Then my dear mother threw her arms about his neck, and said, with tears, “God’s will be done, my dear love! All cannot be rich and happy. I am contented, and had rather say, I have a poor honest husband, than a guilty rich one. What signifies repining: let the world go as it will, we shall have our length and our breadth at last. And Providence, I doubt not, will be a better friend to our good girl here, because she is good, than we could be, if this had not happened,” pointing to me, who, then about eleven years old (for it was before my lady took me), sat weeping in the chimney corner, over a few dying embers of a fire, at their moving expressions.
I arose, and kissing both their hands, and blessing them, said, “And this length and breadth, my dear parents, will be, one day, all that the rich and the great can possess; and, it may be, their ungracious heirs will trample upon their ashes, and rejoice they are gone: while such a poor girl as I, am honouring the memories of mine, who, in their good names, and good lessons, will have left me the best of portions.”
And then they both hugged me to their fond bosoms, by turns; and all three were filled with comfort in one another.
For a farther proof that honest poverty is not such a deplorable thing as some people imagine, let me ask, what pleasure can those over-happy persons know, who, from the luxury of their tastes, and their affluent circumstances, always eat before they are hungry, and drink before they are thirsty? This may be illustrated by the instance of a certain eastern monarch, who, as I have read, marching at the head of a vast army, through a wide extended desert, which afforded neither river nor spring, for the first time, found himself (in common with his soldiers) overtaken by a craving thirst, which made him pant after a cup of water. And when, after diligent search, one of his soldiers found a little dirty puddle, and carried him some of the filthy water in his nasty helmet, the monarch greedily swallowing it, cried out, that in all his life he never tasted so sweet a draught!
But when I talk or write of my worthy parents, how I run on!—Excuse me, my good lady, and don’t think me, in this respect, too much like the cat in the fable, turned into a fine lady; for though I would never forget what I was, yet I would be thought to know how gratefully to enjoy my present happiness, as well with regard to my obligations to God, as to your dear brother. But let me proceed to your ladyship’s third particular.

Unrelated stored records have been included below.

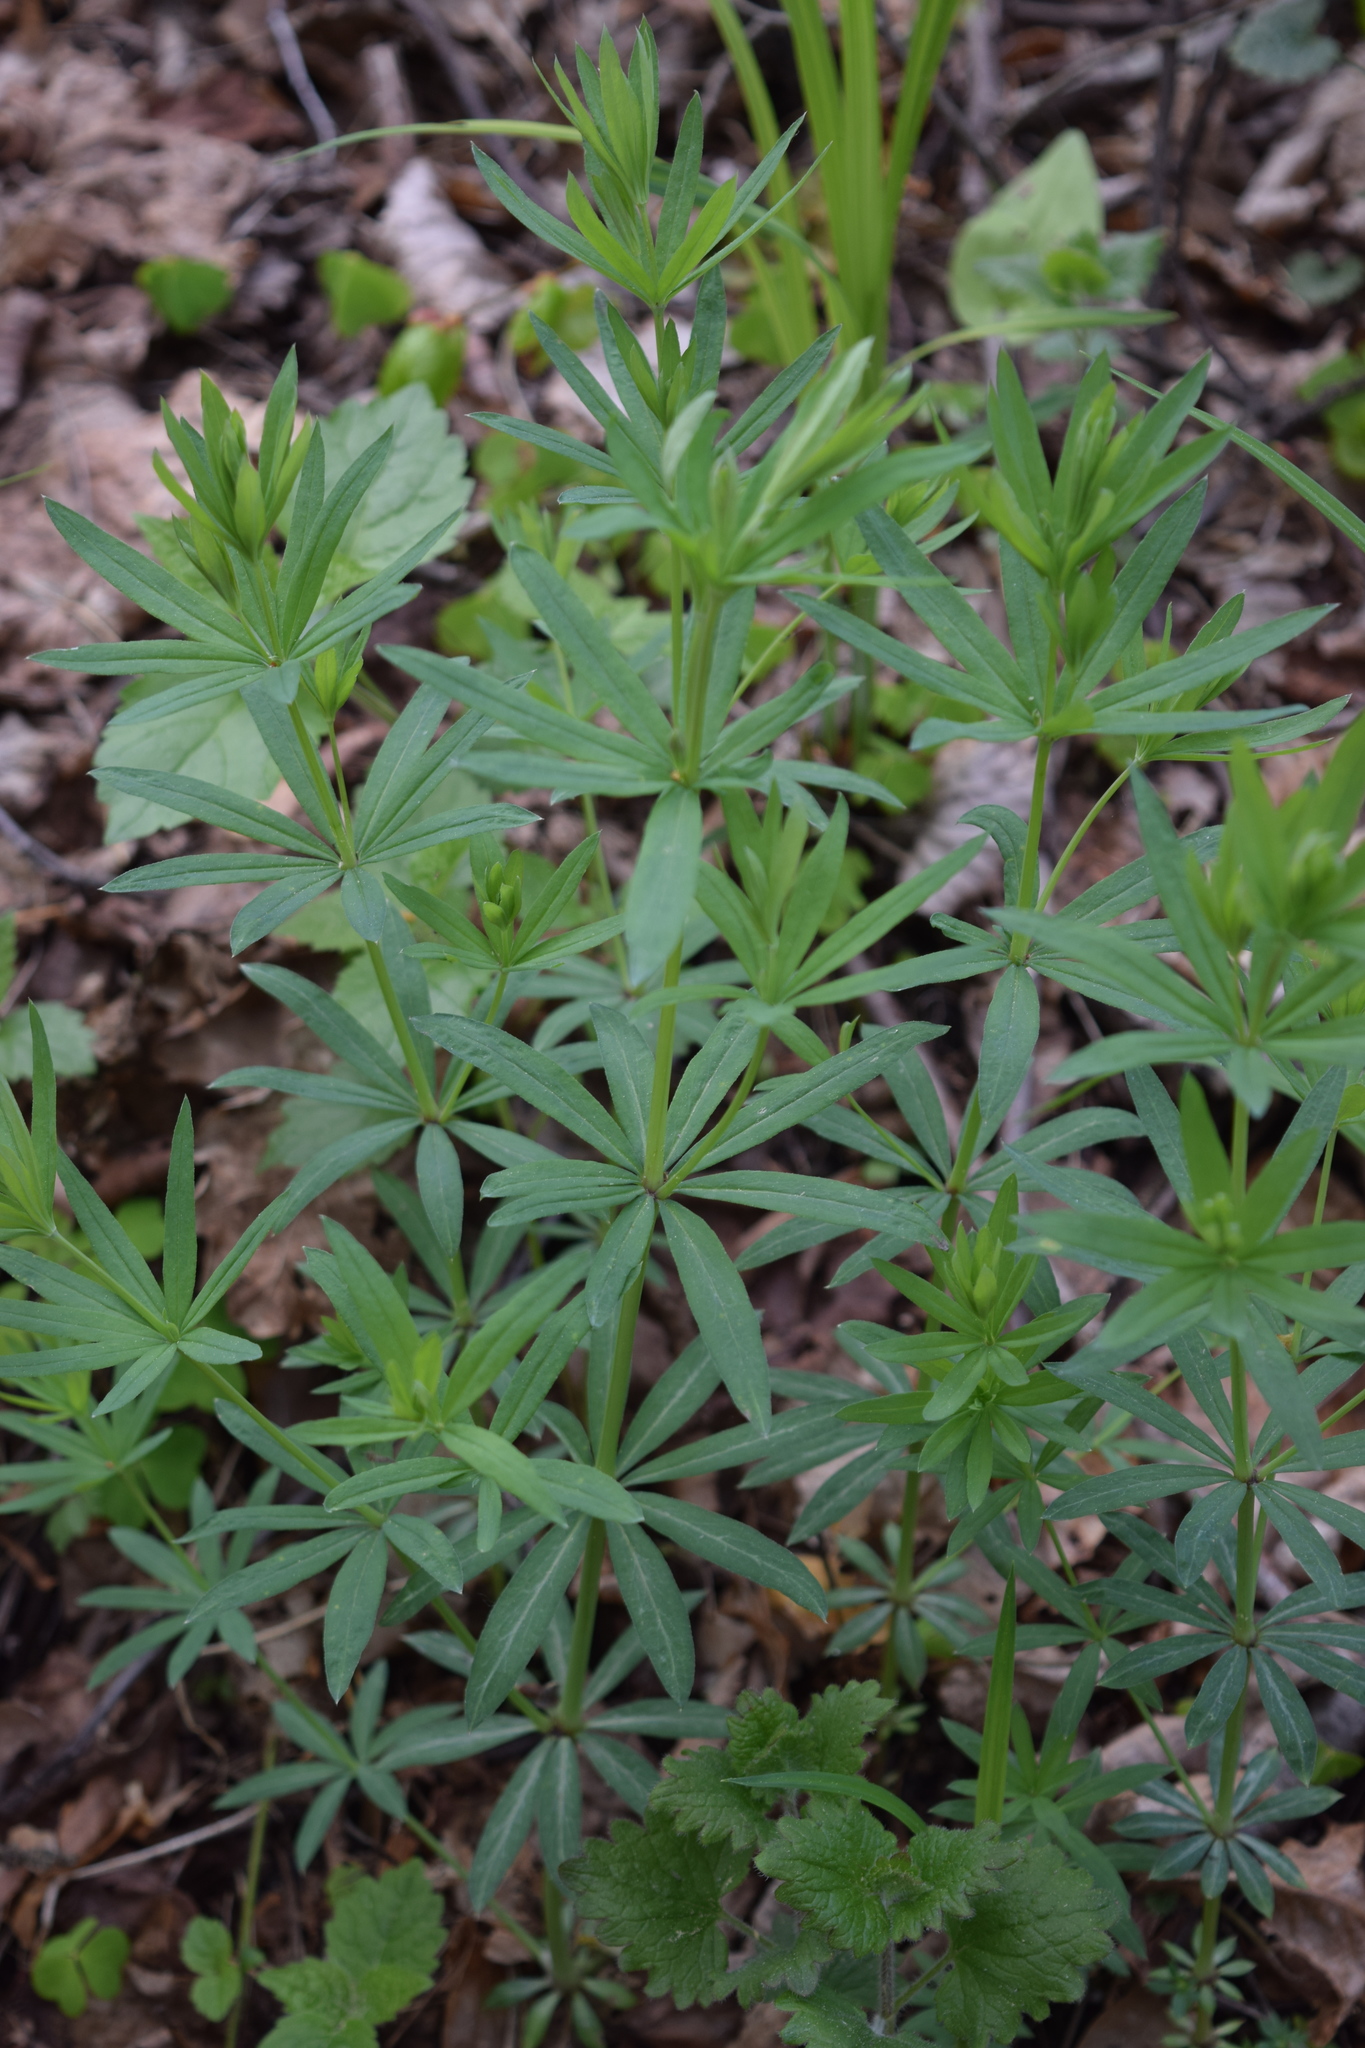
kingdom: Plantae
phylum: Tracheophyta
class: Magnoliopsida
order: Gentianales
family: Rubiaceae
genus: Galium
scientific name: Galium intermedium
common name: Bedstraw
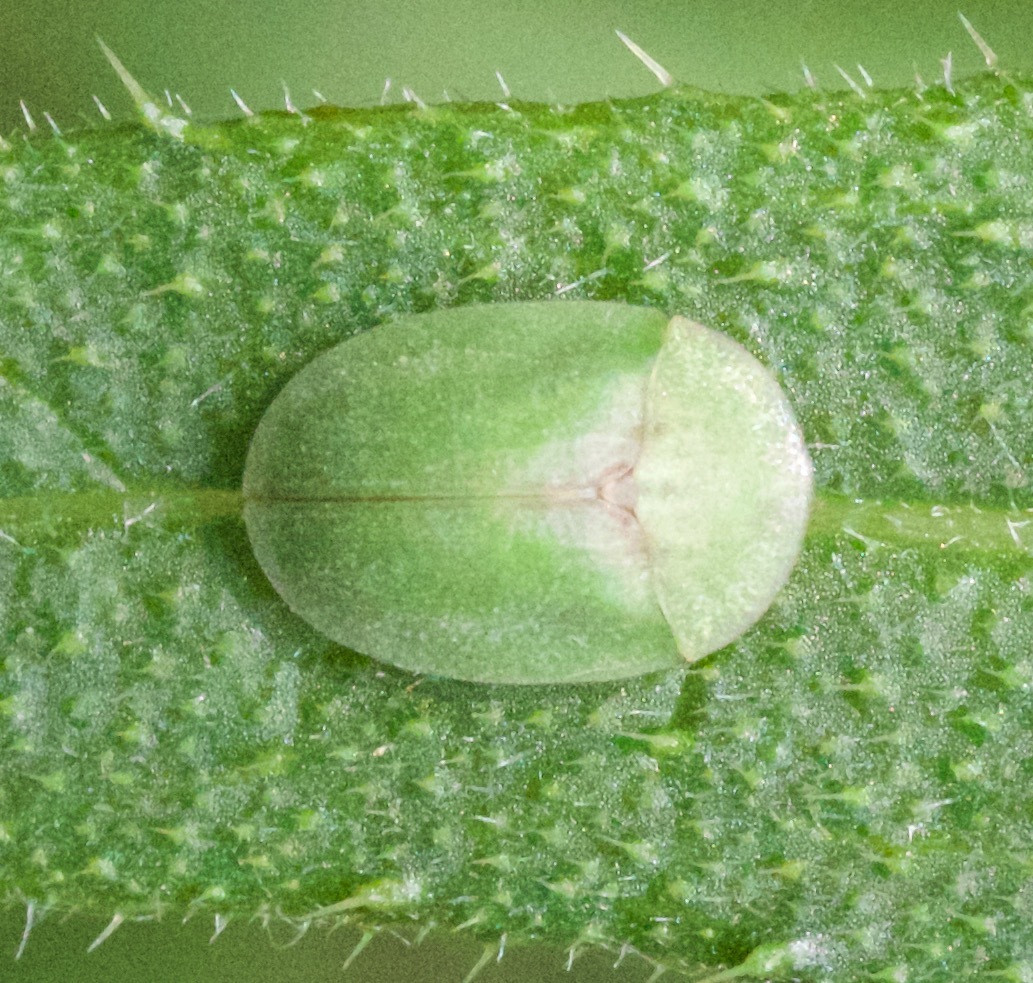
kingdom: Animalia
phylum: Arthropoda
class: Insecta
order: Coleoptera
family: Chrysomelidae
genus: Cassida
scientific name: Cassida rubiginosa
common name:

3. And you cannot imagine. Madam, how much you have set my heart at rest, when you say, that my dear Mr. B. gave me a just narrative of this affair with Miss Godfrey: for when your ladyship desired to know how he had recounted that story, lest you should make a misunderstanding between us unawares, I knew not what to think. I was afraid some blood had been shed on the occasion by him: for the lady was ruined, and as to her, nothing could have happened worse. The regard I have for Mr. B.’s future happiness, which, in my constant supplication for him in private, costs me many a tear, gave me great apprehensions, and not a little uneasiness. But as your ladyship tells me that he gave me a just account, I am happy again.